The problem is, those demand factors should evolve over time. There's a lot of guesswork when building the initial models, but once a property is sold out and it's been operating for a few years, they should get much better at calculating those demand factors over time. I understand that total points at a given resort can't change, but the "demand factors" between unit types and travel seasons are completely out of whack. Disney shows a complete unwillingness to make the necessary adjustments.
The POS gives
DVC certain power to modify points after the base year has been created and the resort goes on sale. In relation to changes in seasonal demand, it can raise points for any given vacation home in any season while lowering points by an equal amount in another season. In other words, that is the way it is permitted to respond to changes in demand. Doing that effectively changes the seasonal demand factors originally created without actually revisiting any demand factors. Since that is is the only thing expressly permitted, that is the only change DVC should make,. A fiduciary is usually not legally allowed to make up additional things it can do to members that are not expressly allowed by the documents creating the relationship, but as we have seen with the modern DVC, it is basically claiming a right to make any changes it wants to while just ignoring the controlling POS that it created.

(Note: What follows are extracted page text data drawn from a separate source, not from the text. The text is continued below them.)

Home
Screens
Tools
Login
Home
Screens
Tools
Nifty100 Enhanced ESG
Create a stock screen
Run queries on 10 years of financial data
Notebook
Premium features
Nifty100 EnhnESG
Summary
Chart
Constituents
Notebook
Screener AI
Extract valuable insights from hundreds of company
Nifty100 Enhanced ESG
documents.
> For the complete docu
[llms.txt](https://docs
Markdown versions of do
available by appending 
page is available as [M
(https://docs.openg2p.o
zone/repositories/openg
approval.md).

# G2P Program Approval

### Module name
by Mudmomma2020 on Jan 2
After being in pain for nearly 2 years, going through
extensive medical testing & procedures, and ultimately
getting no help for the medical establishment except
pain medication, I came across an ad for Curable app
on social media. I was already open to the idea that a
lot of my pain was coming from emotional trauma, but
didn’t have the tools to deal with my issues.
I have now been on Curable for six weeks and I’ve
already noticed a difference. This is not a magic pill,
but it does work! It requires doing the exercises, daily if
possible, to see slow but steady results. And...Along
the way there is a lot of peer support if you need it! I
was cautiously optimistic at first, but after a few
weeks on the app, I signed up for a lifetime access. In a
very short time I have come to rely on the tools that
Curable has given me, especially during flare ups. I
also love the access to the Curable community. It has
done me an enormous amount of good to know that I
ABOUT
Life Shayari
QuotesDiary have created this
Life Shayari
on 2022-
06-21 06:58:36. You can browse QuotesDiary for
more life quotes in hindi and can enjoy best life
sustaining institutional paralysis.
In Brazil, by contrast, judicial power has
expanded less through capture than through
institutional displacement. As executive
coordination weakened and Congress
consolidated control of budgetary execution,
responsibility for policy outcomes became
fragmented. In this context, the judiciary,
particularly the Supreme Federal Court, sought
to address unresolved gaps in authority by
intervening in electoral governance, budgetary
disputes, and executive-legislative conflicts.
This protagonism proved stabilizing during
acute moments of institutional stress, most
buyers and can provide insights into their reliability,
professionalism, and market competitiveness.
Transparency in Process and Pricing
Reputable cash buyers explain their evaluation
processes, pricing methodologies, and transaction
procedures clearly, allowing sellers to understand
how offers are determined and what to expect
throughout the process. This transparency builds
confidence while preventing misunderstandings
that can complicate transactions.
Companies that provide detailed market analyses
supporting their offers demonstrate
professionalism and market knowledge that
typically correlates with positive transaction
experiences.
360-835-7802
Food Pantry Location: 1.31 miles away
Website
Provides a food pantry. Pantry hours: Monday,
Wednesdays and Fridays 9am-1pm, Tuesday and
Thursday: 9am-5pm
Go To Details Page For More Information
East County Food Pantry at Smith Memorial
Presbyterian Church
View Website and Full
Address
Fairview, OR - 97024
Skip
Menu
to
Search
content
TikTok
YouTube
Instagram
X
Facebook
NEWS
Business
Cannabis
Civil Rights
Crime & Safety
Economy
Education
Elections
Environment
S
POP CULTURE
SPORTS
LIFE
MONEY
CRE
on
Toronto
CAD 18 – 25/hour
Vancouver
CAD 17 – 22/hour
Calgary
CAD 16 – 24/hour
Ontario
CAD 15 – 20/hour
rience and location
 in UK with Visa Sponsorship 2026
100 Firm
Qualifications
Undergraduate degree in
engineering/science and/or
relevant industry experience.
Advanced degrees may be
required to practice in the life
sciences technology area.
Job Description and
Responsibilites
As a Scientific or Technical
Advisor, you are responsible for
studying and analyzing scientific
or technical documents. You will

Once you concede that DVC can do anything more than what is allowed by the POS, the result will be DVC doing whatever it feels like, including what it has done with the 7-season point charts which result in total points greater than those in the base year for 48 of the next 50 years.
As to being able to make point changes to address changes in room size demand, I view that as improper. There has been much prior debate about that issue on this site. My reading of the POS would not allow it. Moreover, particularly as to earlier DVC Resorts, DVD made written representations to purchasers that its ability to change points was limited to seasonal demand changes and did not include differences in room size demand.
Also, the problem of excess studio demand has been mainly caused by DVD's sale practices over the last 11 years, e.g., it lowered the new purchase requirement to 100, and at times 75 or 50 points, from 160 points; raised the price per point greater than 100% over ten years during a time when inflation was very low to non-existent and wages remained stagnant; for new resorts raised the nightly point prices well-beyond those of the earlier resorts, thus requiring one to purchase more points even to get a desired room; added point-excessive bungalows and cabins resulting in the sale of large amounts of those extra points to those who purchased only to get smaller rooms, particularly studios; and added Murphy beds to studios that previously allowed only four so it could sell more studio points to those needing a space for five.
In essence, in the last 11 years DVD has taken multiple actions that have resulted in the oversell of points to those purchasing only enough to get studios. DVD has indicated no desitre to change its modern sale practices but meanwhile some seem to believe DVC should "fix" the problem DVD has mainly created by shifting points among the room sizes. Besides that it should not be legally allowed, the fix is something that will never be a permanent solution as long as the DVD sales practices that result in the oversell of studio interests continues. Moreover, we already know the kind of fix DVC would create if allowed to do so, in that it would significantly raise the points needed for studios and 1BRs year-round like it tried to do with the intial 2020 point charts.